By "number of gates", I am wondering whether these gates include AND/OR gates that can receive several inputs or they just include AND/OR gates that receive two inputs.
2 Answers
The number of inputs to a gate is an independent restriction or allowance on the circuit. The number of gates in a circuit is simply the number of gates.
Of course you can always measure the two separately. For example the $W$-hierarchy in Parameterized Complexity can be defined in terms of the large-gate depth (called in this context the weft) of families of circuits (i.e. the maximum number of gates with unbounded fan-in on any path from the inputs to the output).
Of course we can also take an unbounded fan-in gate (if we're sticking to AND/OR at least) and replace it with a circuit consisting of a several bounded fan-in gates, but the size may increase significantly.

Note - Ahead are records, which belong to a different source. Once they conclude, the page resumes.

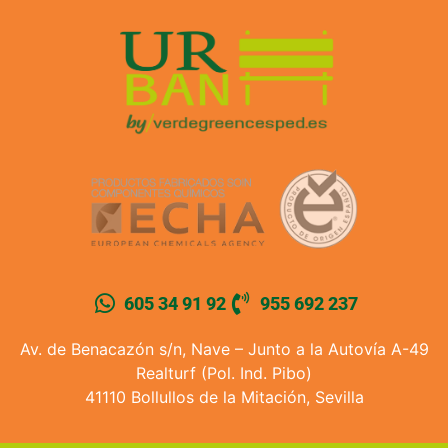
605 34 91 92
955 692 237
Av. de Benacazón s/n, Nave – Junto a la Autovía A-49
Realturf (Pol. Ind. Pibo)
41110 Bollullos de la Mitación, Sevilla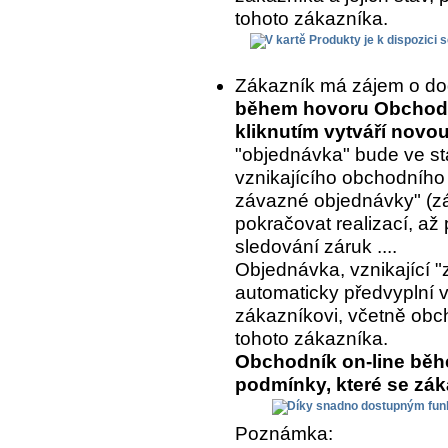
tohoto zákazníka.
Zákazník má zájem o do
během hovoru Obchodní
kliknutím vytváří nov
"objednávka" bude ve st
vznikajícího obchodního
závazné objednávky" (z
pokračovat realizací, až 
sledování záruk ....
Objednávka, vznikající "
automaticky předvyplní 
zákazníkovi, včetně ob
tohoto zákazníka.
Obchodník on-line běh
podmínky, které se zá
Poznámka: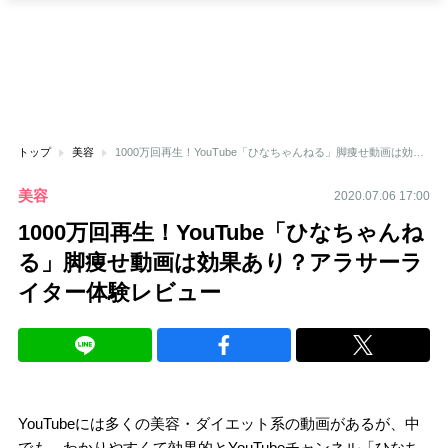
トップ
美容
1000万回再生！YouTube「ひなちゃんねる」脚痩せ動画は効果あり？アラサーライター体験レビュー
美容
2020.07.06 17:00
1000万回再生！YouTube「ひなちゃんね
る」脚痩せ動画は効果あり？アラサーラ
イター体験レビュー
YouTubeには多くの美容・ダイエット系の動画があるが、中
でも、わかりやすくて効果的とYouTubeチャンネル「ひなち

In the general sense Luke is right, there is no relation between the number of gates and fa-in.
But in the literature what authors mean depends on the context. Note that by itself the number of gates is not a robust notion. What kind of circuits are we talking about?
If we are talking about unbounded fan-in circuits for $\mathsf{AC^0}$ then we count each gate as one no matter what the fan-in is.
If we are talking about bounded fan-in circuits for $\mathsf{NC^1}$ then you should convert each such gate first into a number of bounded fan-in gate and then count it.